El Bosque y su inquietante y callada melodía de silencio.

Por más que lo intento, no puedo contarte del todo las maravillas de estos amaneceres de mayo. En los prados, o junto a los ríos, en la pequeña arboleda junto a la borda, o como hoy, en lo más profundo del hayedo altivo y deshabitado. 


Casi siempre hay niebla en los amaneceres del bosque, recóndito y escondido. Y siempre hay un silencio sobrecogedor. El sonido de tus pasos parece rasgar esta tranquilidad, y por eso prefiero no andar demasiado, quedarme quieto; no se debe hacer ruido cuando el bosque interpreta su inquietante y callada melodía de silencio.
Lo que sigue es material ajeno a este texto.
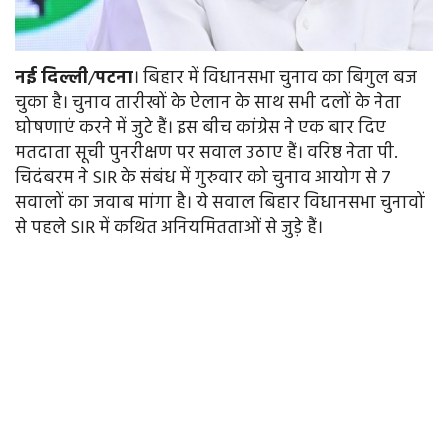
नई
दिल्ली
/
पटना
। बिहार में विधानसभा चुनाव का बिगुल बज
चुका है। चुनाव तारीखों के ऐलान के साथ सभी दलों के नेता
घोषणाएं करने में जुटे हैं। इस बीच कांग्रेस ने एक बार दिए
मतदाता सूची पुनरीक्षण पर सवाल उठाए हैं। वरिष्ठ नेता पी.
चिदंबरम ने SIR के संबंध में गुरुवार को चुनाव आयोग से 7
सवालों का जवाब मांगा है। ये सवाल बिहार विधानसभा चुनावों
से पहले SIR में कथित अनियमितताओं से जुड़े हैं।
Un leve crujido de hojas por allí, un sonido desconocido y misterioso por allí, y la niebla tenue y lechosa acariciando cada briza de hierba, cada hoja en las copas de los árboles, cada minúscula molécula del bosque. Ni siquiera el viento ha sido invitado a esta fiesta de la quietud y de la calma. No hay movimiento entre las ramas de las hayas; no se mueve nada ni nadie en esta mañana de brutal serenidad, de sosiego radical, de paz sin tregua y sin mesura.

Los primeros rayos de sol se cuelan entre las brumas y comienzan a calentar la Tierra. Allí lejos oigo el graznido de una corneja, y ahora que me fijo, se oyen los cencerros lejanos, sonido perpetuo e inquebrantable de estas soledades. Se contagia esta calma sin límites, esta volátil sensación de armonía, esta sutil impavidez con la que el bosque me agasaja. Así, agazapado en un rincón de la arboleda, los sentidos pierden sentido, y ya no se oye lo que suena ni se ve lo que se muestra. Solo se perciben las profundas emociones que exhala el bosque por sus poros infinitos. Y solo se escucha el latir de mi corazón acompasado con los ritmos telúricos de esta tierra que despierta a otro inigualable día de mayo. Todo es como siempre, nuevo e inédito, irrepetible y rítmico, constante, permanente y perpetuo en los insondables ciclos de la Vida en el Bosque.